I get the following errors when I try different loss functions:
BCELoss
AttributeError: 'collections.OrderedDict' object has no attribute 'size'
CrossEntropyLoss
AttributeError: 'collections.OrderedDict' object has no attribute 'log_softmax'
NLLLoss
AttributeError: 'collections.OrderedDict' object has no attribute 'dim'
Here is the code:
roof_edges_dataset.py
import os
import cv2
from torch.utils.data import Dataset
from torchvision.transforms import transforms
from utils import create_binary_mask, get_labelme_shapes, plot_segmentation_dataset
class RoofEdgesDataset(Dataset):
def __init__(self, im_path, ann_path, transform=None):
self.im_path = im_path
self.ann_path = ann_path
self.transform = transform
self.im_fn_list = sorted(os.listdir(im_path), key=lambda x: int(x.split('.')[0]))
self.ann_fn_list = sorted(os.listdir(ann_path), key=lambda x: int(x.split('.')[0]))
def __len__(self):
return len(self.im_fn_list)
def __getitem__(self, index):
im_path = os.path.join(self.im_path, self.im_fn_list[index])
im = cv2.imread(im_path)
ann_path = os.path.join(self.ann_path, self.ann_fn_list[index])
ann = create_binary_mask(im, get_labelme_shapes(ann_path))
ann = ann.reshape(ann.shape[0], ann.shape[1], 1)
ann = transforms.ToTensor()(ann)
if self.transform:
im = self.transform(im)
return im, ann
main.py
import torch
import torch.nn as nn
import torchvision
import torchvision.transforms as transforms
from torch import optim
from torch.utils.data import DataLoader
from roof_edges_dataset import RoofEdgesDataset
# Device
device = torch.device("cuda" if torch.cuda.is_available() else "cpu")
# Hyperparameters
in_im_shape = (3, 224, 224)
num_classes = 2 # Edge / Non-edge
learning_rate = 0.001
batch_size = 4
n_epochs = 10
# Data - 60% Train - 20% Val - 20% Test
transformations = transforms.Compose([
transforms.ToTensor(),
transforms.Normalize(mean=[0.485, 0.456, 0.406], std=[0.229, 0.224, 0.225])
])
dataset = RoofEdgesDataset(im_path='data/images', ann_path='data/annotations', transform=transformations)
train_size = int(0.8 * len(dataset))
test_size = len(dataset) - train_size
train_dataset, test_dataset = torch.utils.data.random_split(dataset, [train_size, test_size])
train_size = int(0.8 * len(train_dataset))
val_size = len(train_dataset) - train_size
train_dataset, val_dataset = torch.utils.data.random_split(train_dataset, [train_size, val_size])
train_loader = DataLoader(dataset=train_dataset, batch_size=batch_size, shuffle=True)
val_loader = DataLoader(dataset=val_dataset, batch_size=batch_size, shuffle=True)
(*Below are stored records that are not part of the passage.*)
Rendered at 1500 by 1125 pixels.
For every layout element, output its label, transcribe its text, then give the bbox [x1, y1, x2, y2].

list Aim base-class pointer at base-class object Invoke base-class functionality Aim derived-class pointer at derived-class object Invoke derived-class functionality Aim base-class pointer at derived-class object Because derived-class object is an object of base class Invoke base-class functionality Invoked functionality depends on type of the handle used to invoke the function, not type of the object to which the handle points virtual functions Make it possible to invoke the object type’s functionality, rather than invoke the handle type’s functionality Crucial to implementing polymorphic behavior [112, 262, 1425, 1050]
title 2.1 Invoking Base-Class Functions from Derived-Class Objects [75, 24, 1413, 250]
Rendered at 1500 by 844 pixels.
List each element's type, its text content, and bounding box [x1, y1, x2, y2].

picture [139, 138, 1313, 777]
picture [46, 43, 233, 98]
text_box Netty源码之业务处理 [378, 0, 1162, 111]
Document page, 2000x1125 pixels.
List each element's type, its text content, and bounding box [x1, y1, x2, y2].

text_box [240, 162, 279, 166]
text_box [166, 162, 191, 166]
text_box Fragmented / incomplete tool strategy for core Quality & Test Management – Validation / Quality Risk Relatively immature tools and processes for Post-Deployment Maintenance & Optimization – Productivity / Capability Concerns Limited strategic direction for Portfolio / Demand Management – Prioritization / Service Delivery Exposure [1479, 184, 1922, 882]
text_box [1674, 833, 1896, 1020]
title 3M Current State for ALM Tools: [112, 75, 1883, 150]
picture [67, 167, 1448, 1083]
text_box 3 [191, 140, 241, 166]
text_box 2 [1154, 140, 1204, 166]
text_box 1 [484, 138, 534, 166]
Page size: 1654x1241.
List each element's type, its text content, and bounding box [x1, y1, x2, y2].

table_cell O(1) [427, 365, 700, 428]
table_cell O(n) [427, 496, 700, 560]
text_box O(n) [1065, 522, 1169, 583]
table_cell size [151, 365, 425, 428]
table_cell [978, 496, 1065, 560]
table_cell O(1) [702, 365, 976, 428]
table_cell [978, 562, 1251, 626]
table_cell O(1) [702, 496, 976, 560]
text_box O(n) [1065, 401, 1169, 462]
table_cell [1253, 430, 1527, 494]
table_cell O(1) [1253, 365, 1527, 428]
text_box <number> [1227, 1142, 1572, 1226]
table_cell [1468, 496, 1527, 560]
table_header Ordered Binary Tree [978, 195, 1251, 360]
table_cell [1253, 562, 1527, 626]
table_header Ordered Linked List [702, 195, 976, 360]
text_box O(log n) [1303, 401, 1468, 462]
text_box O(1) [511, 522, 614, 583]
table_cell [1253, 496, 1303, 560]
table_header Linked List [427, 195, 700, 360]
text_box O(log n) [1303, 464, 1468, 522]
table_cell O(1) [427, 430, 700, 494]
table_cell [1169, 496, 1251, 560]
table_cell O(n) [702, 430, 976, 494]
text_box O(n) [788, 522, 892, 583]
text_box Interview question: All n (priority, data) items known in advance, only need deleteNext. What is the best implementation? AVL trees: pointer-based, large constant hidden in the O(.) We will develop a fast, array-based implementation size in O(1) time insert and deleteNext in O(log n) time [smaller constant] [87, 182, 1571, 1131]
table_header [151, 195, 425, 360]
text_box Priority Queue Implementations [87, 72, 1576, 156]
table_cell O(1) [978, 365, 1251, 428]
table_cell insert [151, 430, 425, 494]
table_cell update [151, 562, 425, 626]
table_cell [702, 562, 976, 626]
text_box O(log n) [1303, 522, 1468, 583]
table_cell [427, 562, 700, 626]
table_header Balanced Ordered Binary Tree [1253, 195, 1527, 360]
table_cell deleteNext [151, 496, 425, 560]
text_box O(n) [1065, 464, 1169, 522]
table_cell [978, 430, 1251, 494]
test_loader = DataLoader(dataset=test_dataset, batch_size=batch_size, shuffle=True)
# Model
model = torchvision.models.segmentation.fcn_resnet50(pretrained=False, progress=True, num_classes=2)
model.to(device)
print(model)
# Loss and Optimizer
criterion = nn.BCELoss()
optimizer = optim.Adam(model.parameters(), lr=learning_rate)
# Train
for epoch in range(n_epochs):
for batch_idx, (image, annotation) in enumerate(train_loader):
image = image.to(device=device)
annotation = annotation.to(device=device)
# forward
output = model(image)
loss = criterion(output, annotation)
# backward
optimizer.zero_grad()
loss.backward()
# gradient descent (adam step)
optimizer.step()
if (batch_idx + 1) % 2 == 0:
print(
f'Epoch [{epoch + 1}/{n_epochs}], Step [{batch_idx + 1}/{len(train_loader)}], Loss: {loss.item():.4f}')
# Evaluate
How should I proceed? What am I doing wrong? How can I fix it?
Also, any examples, guides, tutorials, references, and everything that will help me solve my issue and understand the topic better is welcome.